The indispensable lifelong treatment with immunosuppressive drugs is only partially effective in inhibiting chronic graft loss and is accompanied by severe side effects (e.g. infections, malignancies). Therefore, the intentional establishment donor-specific immunological tolerance remains a primary goal for transplantation research.
We focus on inducing tolerance through the transplantation of donor hematopoietic stem cells and the establishment of mixed chimerism (i.e. coexistence of donor and recipient hematopoietic cells in the host). This strategy leads to a particularly robust state of tolerance and has been demonstrated to work not only in rodents, but also in large animals (including non-human primates) and notably in pilot series of renal transplant recipients in the clinic.

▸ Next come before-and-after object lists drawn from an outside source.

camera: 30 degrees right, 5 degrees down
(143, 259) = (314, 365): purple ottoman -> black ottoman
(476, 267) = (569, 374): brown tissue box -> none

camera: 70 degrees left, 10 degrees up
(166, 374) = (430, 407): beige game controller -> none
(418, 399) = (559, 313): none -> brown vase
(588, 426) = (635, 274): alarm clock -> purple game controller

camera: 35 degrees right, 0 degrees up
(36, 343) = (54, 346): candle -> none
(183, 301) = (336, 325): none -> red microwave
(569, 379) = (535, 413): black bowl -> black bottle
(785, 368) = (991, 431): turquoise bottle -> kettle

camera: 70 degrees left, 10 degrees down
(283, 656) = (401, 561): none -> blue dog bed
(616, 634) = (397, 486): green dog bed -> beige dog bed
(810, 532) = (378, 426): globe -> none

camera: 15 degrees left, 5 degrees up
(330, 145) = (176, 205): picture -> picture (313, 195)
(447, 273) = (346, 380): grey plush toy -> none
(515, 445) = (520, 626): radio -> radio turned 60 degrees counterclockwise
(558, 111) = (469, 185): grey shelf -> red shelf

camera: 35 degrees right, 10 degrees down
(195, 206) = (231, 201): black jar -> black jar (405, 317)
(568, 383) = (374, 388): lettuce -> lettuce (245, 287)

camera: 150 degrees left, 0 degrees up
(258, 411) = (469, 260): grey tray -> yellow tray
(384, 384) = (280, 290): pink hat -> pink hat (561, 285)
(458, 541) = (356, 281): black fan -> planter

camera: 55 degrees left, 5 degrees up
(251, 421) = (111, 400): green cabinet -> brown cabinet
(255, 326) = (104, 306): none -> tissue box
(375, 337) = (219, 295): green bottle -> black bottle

However, even though ever milder experimental regimens for the induction of mixed chimerism have been developed, none is ready for widespread clinical translation due to remaining toxicities. Our group is working on the development of refined protocols for the transplantation of allogeneic hematopoietic cells and the delineation of the immunological mechanisms occurring in these models. Moreover, we investigate the use of costimulation blockers and their immunosuppressive and tolerogenic mechanisms of action.
An additional focus lies in the delineation of the pathophysiological mechanisms of a novel subtype of donor-specific antibodies that we have recently defined in the pre-clinical and clinical setting.
We are investigating the induction of tolerance in IgE-mediated allergy through cell therapy. In proof-of-principle studies the transplantation of syngeneic murine bone marrow retrovirally transduced to express a grass pollen allergen led to permanent molecular chimerism (i.e. persistence of hematopoietic cells expressing the allergen) and robust allergen-specific tolerance at the B cell, T cell and effector cell levels.
Until tolerance will have become reality in the routine clinical setting, immunosuppression remains a critical factor determining post-transplant outcome and hence its further improvement is an important medical need.
We participate in industry-sponsored phase II, III and IV trials of immunosuppressive drug therapy and immunological diagnostics in kidney and liver transplantation. Moreover, we perform investigator-initiated clinical studies, focusing on the mechanisms of action of immunosuppressive drugs (in particular costimulation blockers) and on the development of immunomonitoring strategies with the ultimate goal of allowing personalized immunosuppressive drug therapy.